Bausteine für einen Gottesdienst

Predigt am Tag des Flüchtlings 1987
in der Dorfkirche Mariendorf, Berlin

Für Christen gibt es keine Ausländer. Für Christen ist jeder Mensch ein Ebenbild Gottes, und damit sind alle Geschwister, keine Fremden. Trotzdem erleben Menschen aus anderen Ländern bei uns eine andere Wirklichkeit. Ausländer haben es schwer, besonders wenn sie aus anderen Kulturkreisen stammen und nicht mit gefüllten Brieftaschen kommen. Viele Ausländer unter uns sind Flüchtlinge. Mit ihnen haben wir besondere Schwierigkeiten. Sie sind nicht hergekommen, um hier zu arbeiten, zu lernen oder Geld auszugeben. Sie sind gekommen, um zu überleben, sie suchen Schutz, weil sie an Leib und Leben, in ihrer- Menschenwürde bedroht sind.

Ich will Ihnen von einem erzählen, der vor fast 3000 Jahren flüchten mußte.
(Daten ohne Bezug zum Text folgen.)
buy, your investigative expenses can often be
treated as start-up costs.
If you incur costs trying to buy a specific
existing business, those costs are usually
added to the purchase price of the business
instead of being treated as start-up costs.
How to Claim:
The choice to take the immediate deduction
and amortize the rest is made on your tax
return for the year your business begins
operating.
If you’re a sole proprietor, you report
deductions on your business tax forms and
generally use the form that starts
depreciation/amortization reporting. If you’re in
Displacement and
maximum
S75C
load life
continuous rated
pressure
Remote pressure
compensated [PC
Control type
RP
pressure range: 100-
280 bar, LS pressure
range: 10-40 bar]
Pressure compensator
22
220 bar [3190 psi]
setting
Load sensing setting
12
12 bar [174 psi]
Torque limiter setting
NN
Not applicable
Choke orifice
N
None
In Israel regierte ein König namens Ahab. Er trat mit Füßen, was dem Volk heilig war; die Anhänger des alten Glaubens verfolgte er blutig, die ihm im Wege standen, brachte er um, raffte Besitz an sich, ein Tyrann. Einer leistete Widerstand, Elia. lm Namen Gottes sagte er eine verheerende Dürre an – eine Wirtschaftssanktion Gottes. Ahab schickt seine Schergen aus, Elia taucht unter. Er verbirgt sich in der Einsamkeit am Bach Krit, wird dort wunderbar versorgt, bis auch der Bach versiegt. Und dann muß er ins Ausland flüchten (1. Könige 17, S-16):

„Da kam das Wort des Herrn zu ihm: Mach dich auf und geh nach Zarpath, das bei Sidon liegt, und bleibe dort; denn ich habe dort einer Witwe geboten, dich zu versorgen. Und er machte sich auf und ging nach Zarpath. Und als er an das Tor der Stadt kam, siehe, da war eine Witwe, die las Holz auf. Und er rief ihr zu und sprach: Hole mir ein wenig Wasser im Gefäß, daß ich trinke! Und als sie hinging zu holen, rief er ihr nach und sprach: Bring mir auch einen Bissen Brot mit! Sie sprach: So wahr der Herr, dein Gott, lebt: ich habe nichts

Gebackenes, nur eine Handvoll Mehl im Topf und ein wenig Öl im Krug. Und siehe, ich habe einen Scheit Holz oder zwei aufgelesen und gehe heim und will mir und meinem Sohn zurichten, daß wir essen – und sterben. Elia sprach zu ihr: Fürchte dich nicht! Geh hin und mach’s, wie du gesagt hast. Doch mache zuerst mir etwas Gebackenes davon und bringe mir’s heraus; dir aber und deinem Sohn sollst du danach auch etwas backen. Denn so spricht der Herr, der Gott Israels: ,Das Mehl im Topf soll nicht verzehrt werden, und dem Ölkrug soll nichts mangeln bis auf den Tag, an dem der Herr regnen lassen wird auf Erden.` Sie ging hin und tat, wie Elia gesagt hatte. Und er aß und sie auch und ihr Sohn Tag um Tag. Das Mehl im Topf wurde nicht verzehrt, und dem Ölkrug mangelte nichts nach dem Wort des Herrn, das er durch Elia geredet hatte.“

Es geht um ganz elementare Dinge:

Wärme und Wasser, Mehl und Öl. Es geht um die Begegnung zweier Menschen in einer Grenzsituation: den Mann auf der Flucht vor dem Machthaber, der sein Leben will, die Frau mit einem Kinde vor dem Hungertod. Sie teilt, was für keinen reicht, und alle werden satt. Es ruht Segen auf der Aufnahme des Flüchtlings. Wir stehen wahrlich nicht vor dem Hungertod. Wir sprechen von Fleischbergen und Milchseen und meinen den Überfluß und tun uns doch so schwer mit Menschen auf der Flucht. Vielleicht haben wir zu viel zu verlieren ganz anders als jene Witwe. Vielleicht steckt aber noch etwas anderes hinter der Ablehnung, die Flüchtlinge erfahren: die heimliche Angst vor eigener Flucht und Verfolgung.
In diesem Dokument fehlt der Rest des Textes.